How to transition myself into my 5 yr old daughters life.
Hello. I recently have found out that I have a beautiful five year old daughter. Her mother and I were together for two years and then she and I went our own way. I recently had come across a photo of my daughter and she looks just like me when I was her age. Her mother has been with the same person since she and I broke up. He has raised my daughter for the past five years since she was born. I want to have a paternity test taken, which I am certain she is my daughter. I don't want to miss out anymore. I also don't want to cause chaos in their home. How do I go forward with this and how would I transition myself into her life? Thank you for any advice you can provide.
i am assuming that as you require a paternity test that you havent been paying for the upbringing of this child,child support, so I suggest you start there and help with the burden of financially bringing up a child, that would make a great in road in taking responsibility on for her,it is great that you have found each other, and I believe all children benefit from having both parents,when possible, in their lives.Her Mom sounds responsible as she has stayed with the same person, and I guess he has brought up your child as his own.The best scenario would be for you to make friends with the childs Mom and Step'Dad' work out a plan where you get to see her every other weekend , you provide child support, .The child here is the most important part of it, if you can all get along all the better .I wish you well I like the sound of what you say it is positive ... this is a lucky child who will have a lot of love in her life ..Good Luck.
You are one in a million, She would be lucky to have you in her life. So many fathers who have children and know about them don't take any responsibility for them. They run a way. I think or I would hope that the mother would love for her child to know that her real father loves and cares for her. This does not mean that the man that raised her has to step a side,I think that there is room for every one to love this little girl. In today's world there are so many different family structures. If she is your daughter,the best thing to do is get some professional advice on how best to move forward. Have you talked to you ex since you brook up? How did you come a cross the picture? Good luck and please realize that it might not happen over night .It will take some time for every one involved.This is not going to be easy but it will be worth it in the end.

> Dataset records
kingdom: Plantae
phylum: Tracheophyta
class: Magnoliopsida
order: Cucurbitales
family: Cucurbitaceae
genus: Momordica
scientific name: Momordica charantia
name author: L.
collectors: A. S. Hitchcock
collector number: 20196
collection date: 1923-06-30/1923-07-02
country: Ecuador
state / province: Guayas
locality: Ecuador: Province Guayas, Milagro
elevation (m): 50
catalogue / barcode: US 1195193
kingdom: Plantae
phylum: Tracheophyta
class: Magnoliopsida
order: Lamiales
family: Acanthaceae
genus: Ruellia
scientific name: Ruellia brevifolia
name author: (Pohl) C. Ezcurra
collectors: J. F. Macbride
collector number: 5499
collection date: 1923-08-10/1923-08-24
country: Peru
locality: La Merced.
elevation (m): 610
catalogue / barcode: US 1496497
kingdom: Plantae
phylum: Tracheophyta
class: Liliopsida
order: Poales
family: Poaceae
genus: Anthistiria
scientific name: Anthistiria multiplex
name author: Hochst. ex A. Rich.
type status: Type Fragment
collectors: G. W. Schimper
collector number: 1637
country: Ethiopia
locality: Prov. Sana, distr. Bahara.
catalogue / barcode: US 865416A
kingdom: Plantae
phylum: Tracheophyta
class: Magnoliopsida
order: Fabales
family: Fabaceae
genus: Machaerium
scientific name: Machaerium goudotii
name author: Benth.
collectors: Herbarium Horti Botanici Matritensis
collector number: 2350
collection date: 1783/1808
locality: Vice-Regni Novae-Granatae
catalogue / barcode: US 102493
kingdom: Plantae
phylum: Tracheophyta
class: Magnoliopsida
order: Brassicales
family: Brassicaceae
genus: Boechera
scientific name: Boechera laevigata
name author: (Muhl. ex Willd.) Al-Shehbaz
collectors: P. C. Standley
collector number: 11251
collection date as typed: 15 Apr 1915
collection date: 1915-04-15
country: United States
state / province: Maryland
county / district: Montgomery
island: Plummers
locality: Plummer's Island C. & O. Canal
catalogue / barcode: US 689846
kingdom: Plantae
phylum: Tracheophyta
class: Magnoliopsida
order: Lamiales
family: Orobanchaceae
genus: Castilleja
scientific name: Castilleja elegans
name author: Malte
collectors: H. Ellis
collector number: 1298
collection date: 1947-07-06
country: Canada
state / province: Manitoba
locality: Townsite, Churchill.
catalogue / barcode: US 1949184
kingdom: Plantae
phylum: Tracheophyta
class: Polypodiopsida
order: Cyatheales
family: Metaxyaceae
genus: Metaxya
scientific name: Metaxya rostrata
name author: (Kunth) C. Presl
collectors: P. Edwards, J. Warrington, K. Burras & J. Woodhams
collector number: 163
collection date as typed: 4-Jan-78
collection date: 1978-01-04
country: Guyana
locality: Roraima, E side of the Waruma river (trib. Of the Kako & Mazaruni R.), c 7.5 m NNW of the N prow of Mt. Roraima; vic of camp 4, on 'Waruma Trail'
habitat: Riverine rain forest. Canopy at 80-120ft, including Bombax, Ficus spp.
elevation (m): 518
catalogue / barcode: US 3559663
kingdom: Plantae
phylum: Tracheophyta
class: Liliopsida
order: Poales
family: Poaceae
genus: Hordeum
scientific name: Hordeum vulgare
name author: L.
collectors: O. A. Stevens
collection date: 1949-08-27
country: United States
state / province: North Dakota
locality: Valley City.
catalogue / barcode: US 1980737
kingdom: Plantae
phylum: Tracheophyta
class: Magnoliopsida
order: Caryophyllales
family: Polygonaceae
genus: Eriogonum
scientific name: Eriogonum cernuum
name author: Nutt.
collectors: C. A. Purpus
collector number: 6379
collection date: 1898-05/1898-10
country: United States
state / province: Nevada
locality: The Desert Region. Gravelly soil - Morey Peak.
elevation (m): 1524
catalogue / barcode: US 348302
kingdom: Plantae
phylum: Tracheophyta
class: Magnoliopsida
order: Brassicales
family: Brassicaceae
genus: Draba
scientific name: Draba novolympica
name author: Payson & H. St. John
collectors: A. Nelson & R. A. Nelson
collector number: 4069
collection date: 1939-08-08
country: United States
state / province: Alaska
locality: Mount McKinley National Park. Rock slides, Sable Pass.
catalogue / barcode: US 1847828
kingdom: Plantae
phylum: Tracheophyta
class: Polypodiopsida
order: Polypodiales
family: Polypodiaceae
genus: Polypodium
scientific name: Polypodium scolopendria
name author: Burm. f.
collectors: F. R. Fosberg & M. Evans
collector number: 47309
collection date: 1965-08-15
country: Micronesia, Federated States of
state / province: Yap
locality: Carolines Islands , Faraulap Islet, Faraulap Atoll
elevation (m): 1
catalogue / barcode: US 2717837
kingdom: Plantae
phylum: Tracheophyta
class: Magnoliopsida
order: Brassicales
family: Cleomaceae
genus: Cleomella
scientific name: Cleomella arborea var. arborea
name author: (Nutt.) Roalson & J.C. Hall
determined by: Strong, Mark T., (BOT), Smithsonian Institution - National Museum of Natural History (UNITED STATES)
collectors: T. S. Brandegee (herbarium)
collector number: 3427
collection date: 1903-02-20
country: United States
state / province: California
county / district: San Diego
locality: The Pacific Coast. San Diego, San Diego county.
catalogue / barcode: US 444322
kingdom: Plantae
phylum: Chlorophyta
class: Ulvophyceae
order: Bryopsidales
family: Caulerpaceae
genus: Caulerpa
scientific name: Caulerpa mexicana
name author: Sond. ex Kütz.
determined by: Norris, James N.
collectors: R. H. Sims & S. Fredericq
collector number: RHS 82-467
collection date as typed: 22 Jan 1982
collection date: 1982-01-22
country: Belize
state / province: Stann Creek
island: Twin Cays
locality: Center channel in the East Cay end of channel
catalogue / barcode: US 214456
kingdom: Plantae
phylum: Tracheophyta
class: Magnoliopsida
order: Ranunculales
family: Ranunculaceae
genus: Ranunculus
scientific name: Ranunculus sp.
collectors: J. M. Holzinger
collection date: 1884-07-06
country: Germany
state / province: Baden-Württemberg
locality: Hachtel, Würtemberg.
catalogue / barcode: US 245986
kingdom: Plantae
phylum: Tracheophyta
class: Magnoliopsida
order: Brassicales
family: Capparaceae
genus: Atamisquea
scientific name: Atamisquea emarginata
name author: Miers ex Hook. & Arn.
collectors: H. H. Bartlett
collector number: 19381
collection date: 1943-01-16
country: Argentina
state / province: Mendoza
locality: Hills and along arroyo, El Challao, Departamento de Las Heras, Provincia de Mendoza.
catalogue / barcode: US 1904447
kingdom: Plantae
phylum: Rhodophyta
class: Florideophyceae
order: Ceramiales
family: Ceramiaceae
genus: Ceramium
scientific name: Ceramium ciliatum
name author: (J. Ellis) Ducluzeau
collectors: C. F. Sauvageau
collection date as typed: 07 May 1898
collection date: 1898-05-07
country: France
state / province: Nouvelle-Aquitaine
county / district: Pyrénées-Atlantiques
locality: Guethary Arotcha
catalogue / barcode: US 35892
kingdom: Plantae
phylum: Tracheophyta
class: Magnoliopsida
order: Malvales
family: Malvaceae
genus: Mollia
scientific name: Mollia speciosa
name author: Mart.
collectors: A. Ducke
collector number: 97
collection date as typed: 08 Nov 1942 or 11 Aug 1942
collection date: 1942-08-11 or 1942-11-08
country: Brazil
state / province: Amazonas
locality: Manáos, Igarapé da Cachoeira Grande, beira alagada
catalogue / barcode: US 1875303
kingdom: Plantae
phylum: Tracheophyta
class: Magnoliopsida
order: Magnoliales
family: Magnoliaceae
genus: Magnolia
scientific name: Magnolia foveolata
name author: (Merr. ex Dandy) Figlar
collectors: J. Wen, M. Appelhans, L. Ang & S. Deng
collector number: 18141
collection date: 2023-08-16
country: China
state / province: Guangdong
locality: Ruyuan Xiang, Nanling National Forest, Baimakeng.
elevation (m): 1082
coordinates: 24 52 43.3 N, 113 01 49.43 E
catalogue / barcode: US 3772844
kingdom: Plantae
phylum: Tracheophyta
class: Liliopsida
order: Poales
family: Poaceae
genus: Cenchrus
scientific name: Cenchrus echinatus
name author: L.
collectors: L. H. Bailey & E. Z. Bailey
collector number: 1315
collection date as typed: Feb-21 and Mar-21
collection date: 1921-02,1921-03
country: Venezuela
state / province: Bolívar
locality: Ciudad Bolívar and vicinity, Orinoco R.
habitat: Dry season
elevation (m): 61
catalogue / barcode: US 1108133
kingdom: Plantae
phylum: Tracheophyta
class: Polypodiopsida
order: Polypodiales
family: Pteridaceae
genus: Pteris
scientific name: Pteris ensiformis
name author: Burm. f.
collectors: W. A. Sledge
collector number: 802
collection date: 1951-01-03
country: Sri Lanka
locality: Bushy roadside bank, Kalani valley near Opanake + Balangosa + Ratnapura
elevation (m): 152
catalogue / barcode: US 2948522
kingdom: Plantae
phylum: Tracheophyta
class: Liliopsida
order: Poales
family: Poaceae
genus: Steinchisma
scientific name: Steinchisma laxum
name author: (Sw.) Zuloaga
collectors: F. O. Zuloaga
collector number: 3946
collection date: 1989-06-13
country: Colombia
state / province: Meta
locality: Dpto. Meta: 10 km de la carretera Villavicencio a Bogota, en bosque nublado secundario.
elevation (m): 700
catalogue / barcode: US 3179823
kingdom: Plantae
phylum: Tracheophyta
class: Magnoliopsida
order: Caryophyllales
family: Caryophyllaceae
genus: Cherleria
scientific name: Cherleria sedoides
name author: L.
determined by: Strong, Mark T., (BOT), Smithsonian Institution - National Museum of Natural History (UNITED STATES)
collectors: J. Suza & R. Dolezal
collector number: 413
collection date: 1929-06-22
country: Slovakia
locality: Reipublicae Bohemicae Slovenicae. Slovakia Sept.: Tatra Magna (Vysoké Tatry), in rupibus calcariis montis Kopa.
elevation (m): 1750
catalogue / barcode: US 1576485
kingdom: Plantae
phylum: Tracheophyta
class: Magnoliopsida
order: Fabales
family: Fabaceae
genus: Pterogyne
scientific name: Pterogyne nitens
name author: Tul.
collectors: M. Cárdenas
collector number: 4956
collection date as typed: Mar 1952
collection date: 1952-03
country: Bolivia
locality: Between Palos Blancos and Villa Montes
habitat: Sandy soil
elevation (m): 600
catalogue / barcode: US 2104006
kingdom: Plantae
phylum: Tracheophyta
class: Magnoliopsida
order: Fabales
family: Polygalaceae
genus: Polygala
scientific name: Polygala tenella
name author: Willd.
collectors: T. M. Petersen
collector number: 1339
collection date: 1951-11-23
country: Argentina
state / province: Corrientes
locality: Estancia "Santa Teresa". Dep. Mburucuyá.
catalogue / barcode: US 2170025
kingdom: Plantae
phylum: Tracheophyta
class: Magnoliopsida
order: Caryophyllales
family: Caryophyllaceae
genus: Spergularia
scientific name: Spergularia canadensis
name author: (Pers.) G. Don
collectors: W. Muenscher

> Brief
Answer these questions from the thread about a father and his five-year-old daughter.
(a) How long were the father and the girl's mother together?
(b) In the first reply, how often does the writer suggest the father see his daughter?
(c) In the second reply, what kind of advice does the writer recommend getting?

> Solution to this problem
(a) Two years.
(b) Every other weekend.
(c) Professional advice on how best to move forward.